Our government has also put out confusing information and now I’m personally aware of pretty big public health failings in terms of even attempting to contact trace in a few states.

While I wish individuals understood and cared enough to do better, it’s ultimately a systemic issue that they don’t and it would require a top down, systemic fix.

Dismantling systems that perpetuate racism, homophobia, fat phobia, whore phobia, sexism, classism and ableism.

I am a big fan of each of us doing our part in unlearning the deeply entrenched ideas that allow us to treat people in any of these categories poorly. In fact, I think we have a moral duty to do that on an interpersonal and intra community level. However, in each of those isms and phobias, there are codified, legalized items that allow for them to continue.

If we don’t dismantle the systems of which we are a part, treating our neighbor and coworker with respect will only go so far.

For example, I’m with it to keep Breonna Taylor’s name in the forefront, what happened to her was heinous. But what happened to her was legal, shouldn’t we fix that (we partially did)? Wouldn’t defunding the police department that did that or holding the developer who was ultimately responsible for that police clear out effort to account prevent that from happening again better? We know that even if those cops are jailed, that won’t be a deterrent for future police violence.

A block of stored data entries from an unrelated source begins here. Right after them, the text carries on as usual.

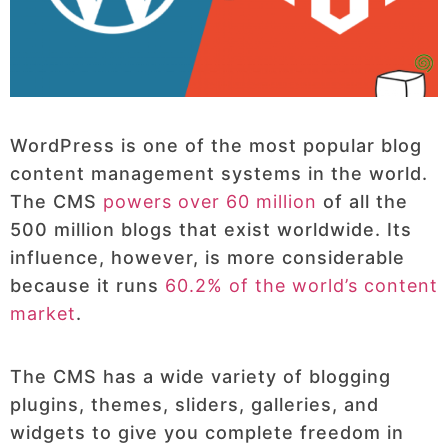
WordPress is one of the most popular blog
content management systems in the world.
The CMS
powers over 60 million
of all the
500 million blogs that exist worldwide. Its
influence, however, is more considerable
because it runs
60.2% of the world’s content
market
.
The CMS has a wide variety of blogging
plugins, themes, sliders, galleries, and
widgets to give you complete freedom in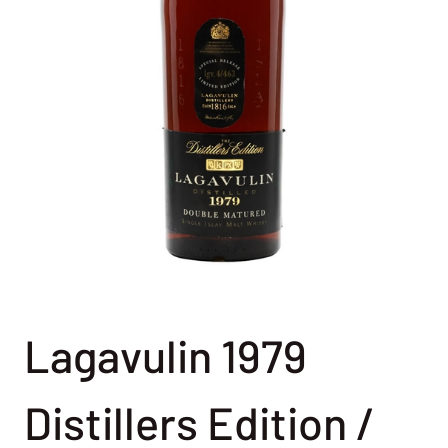
Lagavulin 1979
Distillers Edition /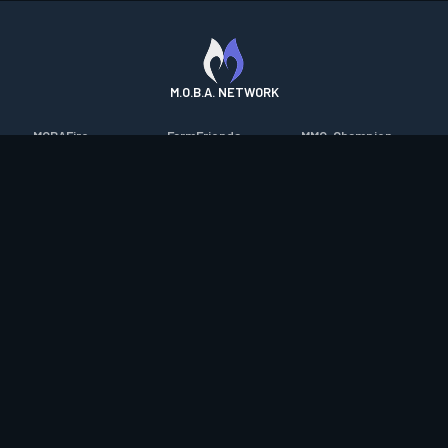
M.O.B.A. NETWORK
MOBAFire
FarmFriends
MMO-Champion
League of Graphs
ForzaFire
mmorpg.com
Porofessor
HeroesFire
Bluetracker
Counterstats
LostarkFire
HearthPwn
WildriftFire
BFTactics
Diablo Fans
RuneterraFire
2XKOFire
Overframe
SmiteFire
MTG Salvation
STS2 Companion
DOTAFire
Minecraft Forum
CrimsonDesertFire
Valofessor
WoWDB
Resetera
WoW Housing Hub
Contact
|
Desktop app support
|
FAQ
|
Terms of Use
|
Privacy
|
Legal
information
© Copyright 2023-2026 valofessor.gg. All rights reserved.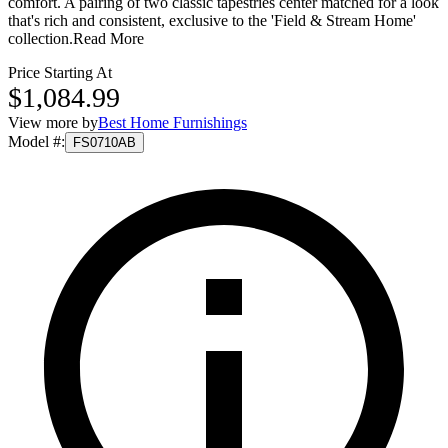
comfort. A pairing of two classic tapestries center matched for a look
that's rich and consistent, exclusive to the 'Field & Stream Home'
collection.
Read More
Price Starting At
$1,084.99
View more by
Best Home Furnishings
Model #
:
FS0710AB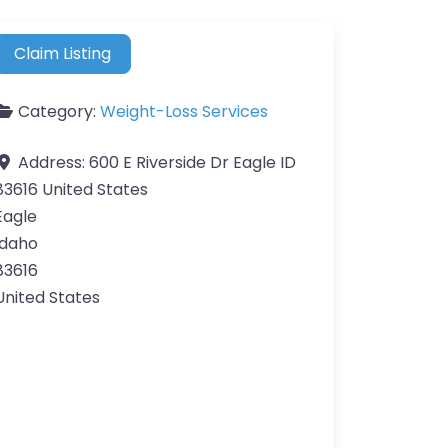
Claim Listing
Category:
Weight-Loss Services
Address:
600 E Riverside Dr Eagle ID
83616 United States
Eagle
Idaho
83616
United States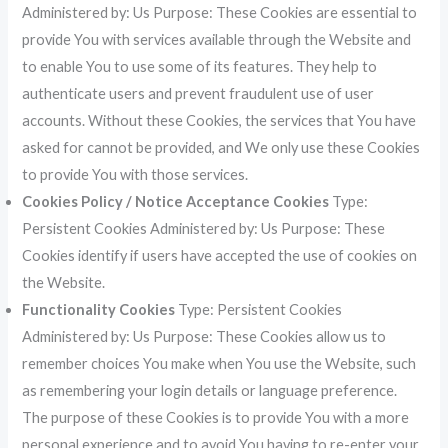
Administered by: Us Purpose: These Cookies are essential to
provide You with services available through the Website and
to enable You to use some of its features. They help to
authenticate users and prevent fraudulent use of user
accounts. Without these Cookies, the services that You have
asked for cannot be provided, and We only use these Cookies
to provide You with those services.
Cookies Policy / Notice Acceptance Cookies
Type:
Persistent Cookies Administered by: Us Purpose: These
Cookies identify if users have accepted the use of cookies on
the Website.
Functionality Cookies
Type: Persistent Cookies
Administered by: Us Purpose: These Cookies allow us to
remember choices You make when You use the Website, such
as remembering your login details or language preference.
The purpose of these Cookies is to provide You with a more
personal experience and to avoid You having to re-enter your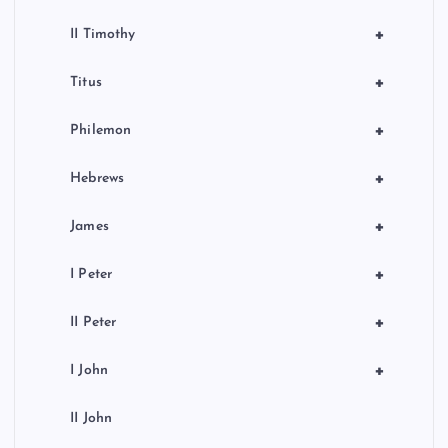
+
II Timothy
+
Titus
+
Philemon
+
Hebrews
+
James
+
I Peter
+
II Peter
+
I John
II John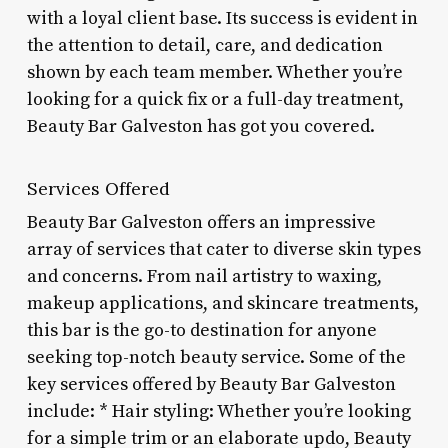
with a loyal client base. Its success is evident in
the attention to detail, care, and dedication
shown by each team member. Whether you’re
looking for a quick fix or a full-day treatment,
Beauty Bar Galveston has got you covered.
Services Offered
Beauty Bar Galveston offers an impressive
array of services that cater to diverse skin types
and concerns. From nail artistry to waxing,
makeup applications, and skincare treatments,
this bar is the go-to destination for anyone
seeking top-notch beauty service. Some of the
key services offered by Beauty Bar Galveston
include: * Hair styling: Whether you’re looking
for a simple trim or an elaborate updo, Beauty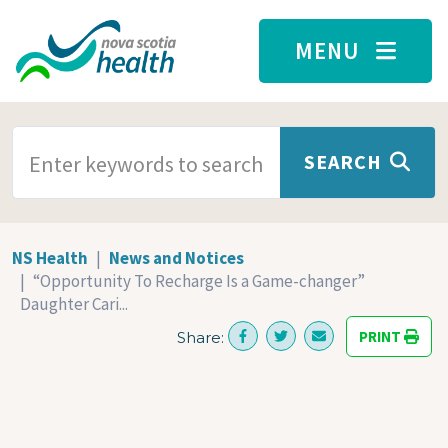
Skip to main content
MENU
SEARCH TERMS
SEARCH
NS Health
News and Notices
“Opportunity To Recharge Is a Game-changer”
Daughter Cari...
PRINT
Share: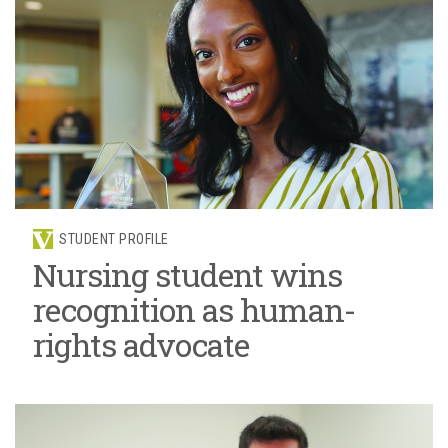
STUDENT PROFILE
Nursing student wins
recognition as human-
rights advocate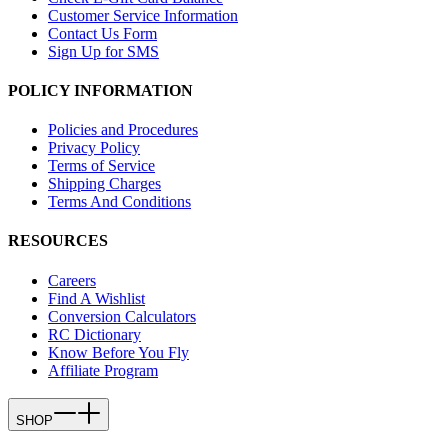
Customer Service Information
Contact Us Form
Sign Up for SMS
POLICY INFORMATION
Policies and Procedures
Privacy Policy
Terms of Service
Shipping Charges
Terms And Conditions
RESOURCES
Careers
Find A Wishlist
Conversion Calculators
RC Dictionary
Know Before You Fly
Affiliate Program
SHOP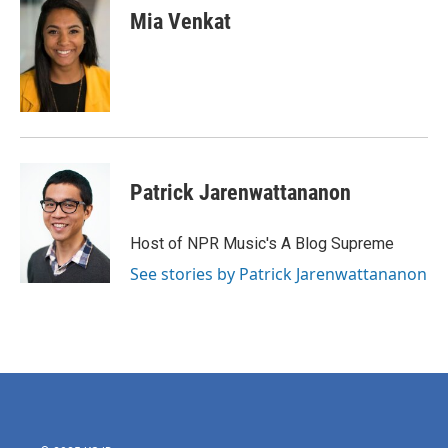
e
t
k
i
Mia Venkat
b
t
e
l
o
e
d
o
r
I
k
n
Patrick Jarenwattananon
Host of NPR Music's A Blog Supreme
See stories by Patrick Jarenwattananon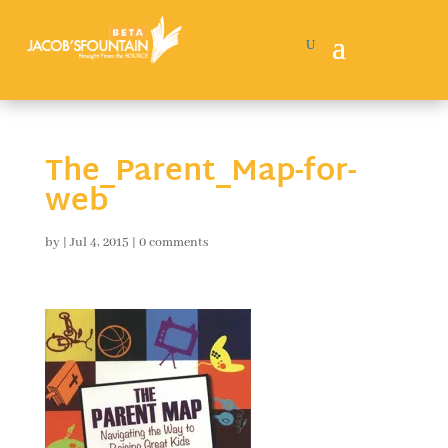
The_Parent_Map-for-
web
by
|
Jul 4, 2015
|
0 comments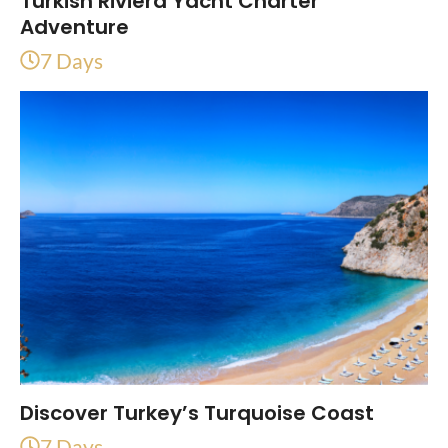
Turkish Riviera Yacht Charter
Adventure
7 Days
Discover Turkey’s Turquoise Coast
7 Days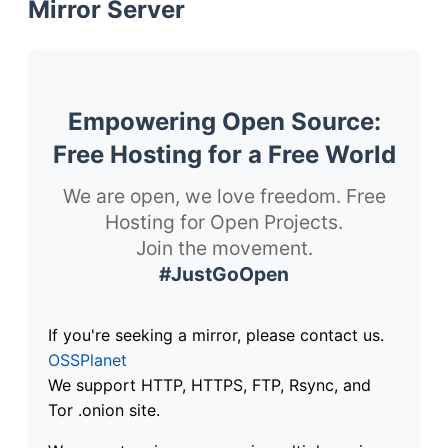
Mirror Server
Empowering Open Source:
Free Hosting for a Free World
We are open, we love freedom. Free
Hosting for Open Projects.
Join the movement.
#JustGoOpen
If you're seeking a mirror, please contact us.
OSSPlanet
We support HTTP, HTTPS, FTP, Rsync, and
Tor .onion site.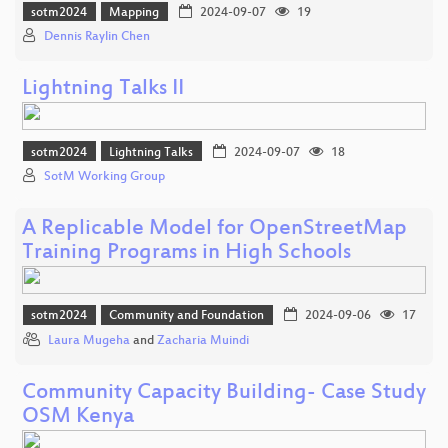
sotm2024
Mapping
2024-09-07
19
Dennis Raylin Chen
Lightning Talks II
sotm2024
Lightning Talks
2024-09-07
18
SotM Working Group
A Replicable Model for OpenStreetMap
Training Programs in High Schools
sotm2024
Community and Foundation
2024-09-06
17
Laura Mugeha
and
Zacharia Muindi
Community Capacity Building- Case Study
OSM Kenya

Now I want to be clear: when someone has been the victim of a crime, I will support the type of justice they or their families want to see. So I’m not saying those cops shouldn’t be charged — I think they should.

What I’m saying is that incarceration in this country has never been about justice, rehabilitation or community safety. Taking those cops out of that community will not solve this problem.

To actually engage with ideas about justice, rehabilitation and community safety would require a whole new system. I mean, the whole world is watching us right now and the cops literally can’t stop killing Black people, even though they are sometimes jailed. Cops have killed 751 people in 2020 alone. It’s August.

But even more than police brutality there is also redlining, voter suppression, mass incarceration, adultification, school to prison pipeline, environmental racism, subpar medical care, hair discrimination, intergenerational trauma and poverty, predatory lending and so many more things that are keeping society the way it is for BIPOC.

So yes, unlearn your own shit. You have to. But the fixation on personal responsibility isn’t the one and only answer. It just isn’t.

The same goes for sex workers, fat folks, disabled people, poor people, immigrants and LGBTQ folks. Yes, we have to treat all of these people with more respect as a society.

But more than that, we have to do things like decriminalize sex work and repeal FOSTA/SESTA, end legal discrimination of LGBTQ folks, get better legal protections and assistance for disabled people, have an actual plan for migration, make sure no one lives in poverty and end codified medical weight discrimination, to name a tiny fraction of desperately needed changes.

It’s a lot. So while we absolutely have to be kind to one another and I will call someone in for misgendering or using a slur, we can’t let the fixation on using the politically correct words become a full time gatekeeping job that keeps people out of movements for massive systemic change.

I clearly do not have all the answers to all of these massive and horrifying problems. But I’d love to see more people, especially on the left, less obsessed with policing each other and looking a certain way and more focused on collective action, movements and solutions that attack the root problems.

It’s OK and good to share information about personal responsibility in these various efforts, I’m not saying to stop helping your personal network do better personally.

But being radical means going at the root of problems and in all these examples, systemic change will go farther than you getting mad at your friend for buying a shirt at forever 21.

Drop the social justice gatekeeping, progressive purity tests and judgment and bring people in, turn them on and redirect them towards these massive goals that will take large scale collective action.